Mahmoud Ahmadinejad yesterday dismissed as psychological warfare the leaking of US diplomatic cables detailing strident Arab calls for Washington to stop Iran's nuclear facilities.
The leaks - in which several Arab leaders also portrayed the Iranian president as mad, bad and dangerous - were mere American "mischief" that would, he claimed, have no impact on his country's "friendly" relations with regional states.
Mr Ahmadinejad even denied that the disclosures made by the whistle-blowing website WikiLeaks were leaks at all, insisting they were deliberately orchestrated by the US government for "political" reasons.
Iranian officials suggested the furore was designed to increase Iran's sense of isolation ahead of Tehran's long-stalled nuclear talks with major world powers that are due to resume on December 5.
"When they [western countries] say they have isolated Iran, it means that they themselves are isolated, and when they say that Iran is economically weak, it means that it has strengthened," Mr Ahmadinejad said.
The supposedly confidential documents confirm some of Tehran's worst suspicions: that it is not only Israel that has pressed the US to attack the Islamic republic's nuclear facilities but many of its Arab neighbours as well.
Indeed, the documents reveal that the US has resisted Israeli and Arab calls to go to war with Iran until it has exhausted diplomacy and sanctions to rein in Tehran's nuclear ambitions.

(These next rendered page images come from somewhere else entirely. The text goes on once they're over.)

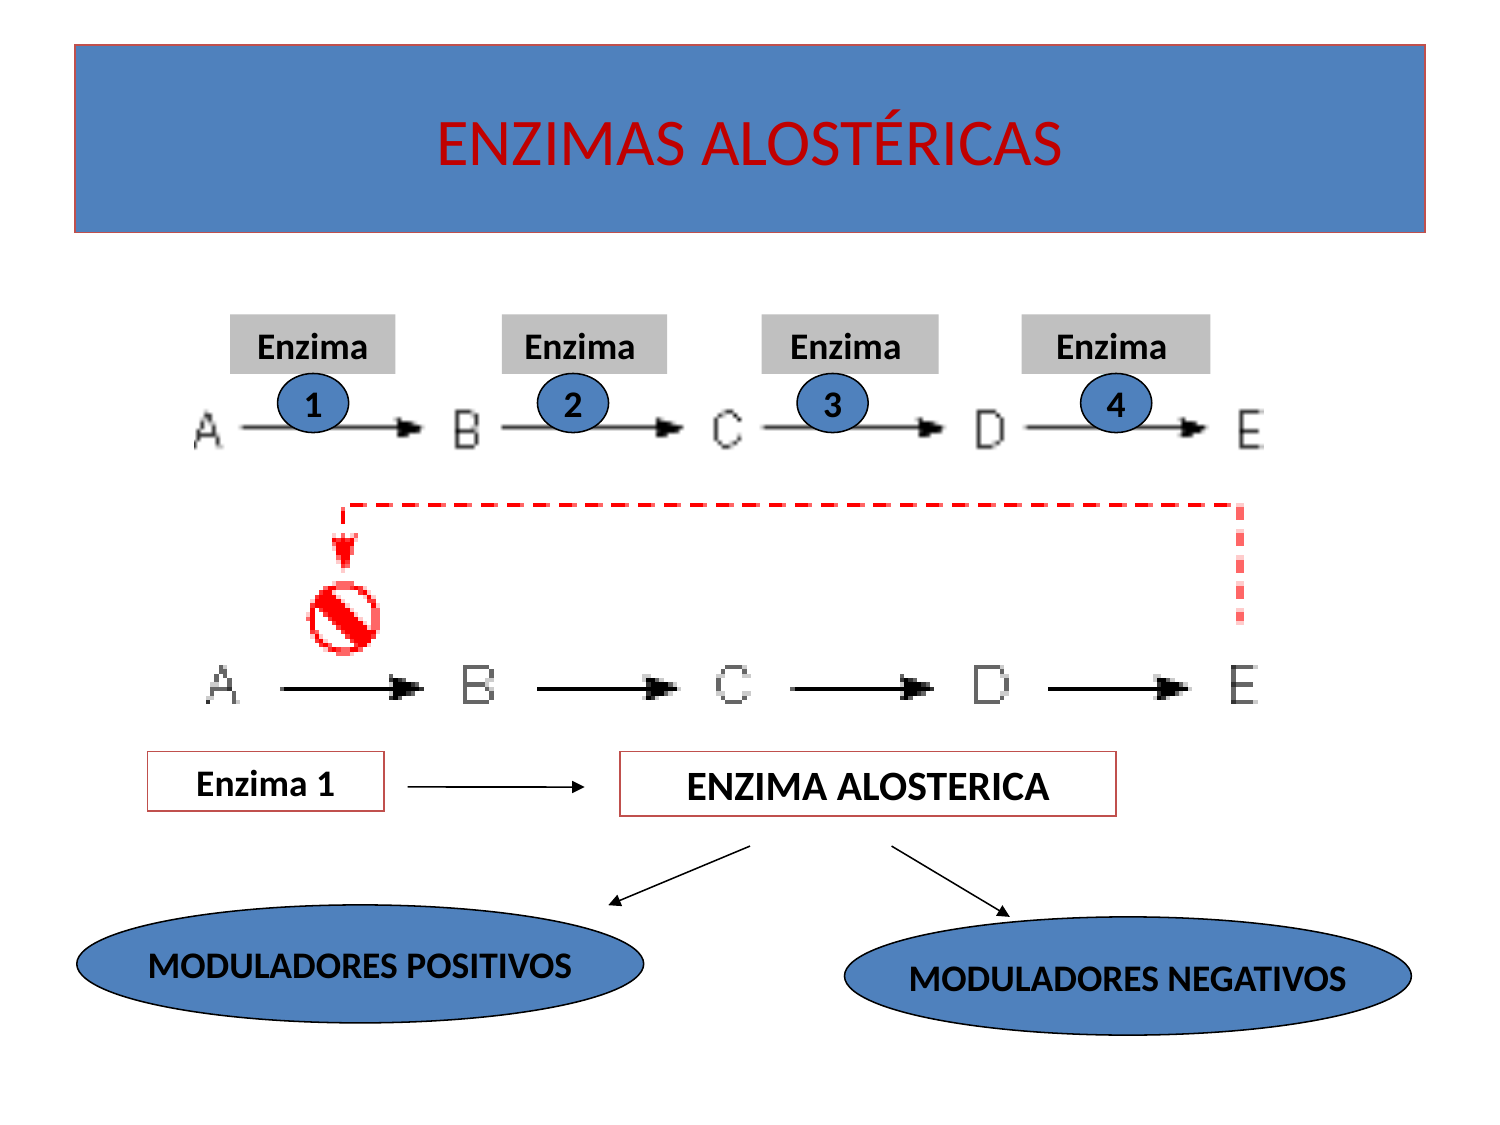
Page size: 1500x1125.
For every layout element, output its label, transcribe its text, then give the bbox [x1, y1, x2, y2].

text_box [194, 314, 1264, 458]
title ENZIMAS ALOSTÉRICAS [74, 44, 1426, 233]
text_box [147, 751, 1117, 819]
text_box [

Across the volatile region governments were struggling to respond to the embarrassing and sensational disclosures.
The first reactions were cautious and mostly bland, belying the dismay that most will have felt at seeing private discussions with US diplomats relayed in headlines by the world's media.
The leaks were variously condemned as "unhelpful", "negative" or "irresponsible", but only Turkey questioned their veracity: one document expressed grave misgivings about Turkey's dependability as a Nato ally.
Pakistan, meanwhile, was highly critical of the documents, which raised concerns that Islamic extremists there could target the country's nuclear programme in an attempt to steal a nuclear weapon or, more likely, the materials needed to build one.
And Afghanistan insisted its relations with the US would not be affected by leaked cables portraying President Hamid Karzai as weak and paranoid, and his brother as a corrupt drugs baron.
Only Israel expressed satisfaction with the leaks, saying they proved the country is not alone in its hawkish opposition to Iran's nuclear programme.
One document recounted that in a June 2009 meeting with US legislators, the Israeli defence minister, Ehud Barak, argued that attacking Iran any later than late 2010 "would result in unacceptable collateral damage".
That unofficial deadline expires next month.
The State Department cables show that Arab leaders who are reticent to publicly criticise Iran - for fear of angering their people's or retribution from Tehran - have been urging the US in private to attack the Islamic republic's nuclear facilities before Israel does.
The website of Iran's state-run Press TV reported yesterday that Arab countries had joined Israel in describing "Tehran's peaceful nuclear programme" an "existential" threat.
It added: "Analysts believe the recent document release is a scenario carefully orchestrated by US intelligence agencies to deflect attention from the US's domestic problems, upset the situation in the region and lay the groundwork for military action against Iran."
The Iraqi foreign minister, Hoshiar Zebari called the leaks "unhelpful and untimely", while refusing to comment on their content.
Washington has repeatedly insisted military action was a last resort.
The US defence secretary, Robert Gates, said in one cable that any military strike on Iran would only delay its alleged pursuit of a nuclear weapon by one to three years.
But Washington's regional allies appear to be far more impatient.